_Records supplied_
· · ·

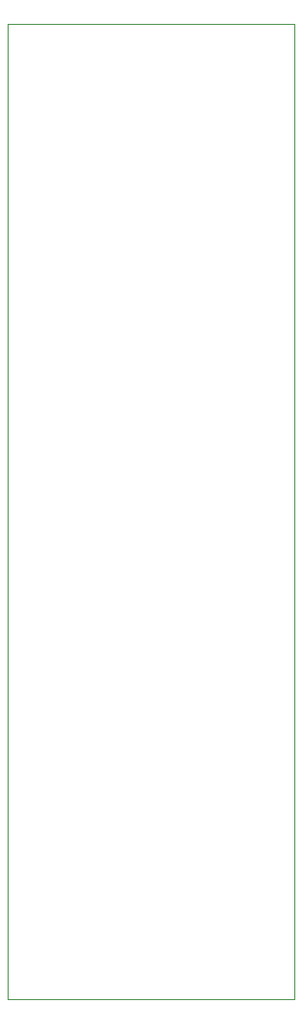
<source format=gm1>
G04 #@! TF.GenerationSoftware,KiCad,Pcbnew,9.0.6*
G04 #@! TF.CreationDate,2026-01-05T15:48:12-06:00*
G04 #@! TF.ProjectId,QFN-64_9x9_P0.5,51464e2d-3634-45f3-9978-395f50302e35,rev?*
G04 #@! TF.SameCoordinates,Original*
G04 #@! TF.FileFunction,Profile,NP*
%FSLAX46Y46*%
G04 Gerber Fmt 4.6, Leading zero omitted, Abs format (unit mm)*
G04 Created by KiCad (PCBNEW 9.0.6) date 2026-01-05 15:48:12*
%MOMM*%
%LPD*%
G01*
G04 APERTURE LIST*
G04 #@! TA.AperFunction,Profile*
%ADD10C,0.050000*%
G04 #@! TD*
G04 APERTURE END LIST*
D10*
X108712000Y-78566230D02*
X134112000Y-78566230D01*
X134112000Y-164926230D01*
X108712000Y-164926230D01*
X108712000Y-78566230D01*
M02*

</source>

· · ·

Throughout the material above, find every line holding "Profile" and copy it.

_Solution_
G04 #@! TF.FileFunction,Profile,NP*
G04 #@! TA.AperFunction,Profile*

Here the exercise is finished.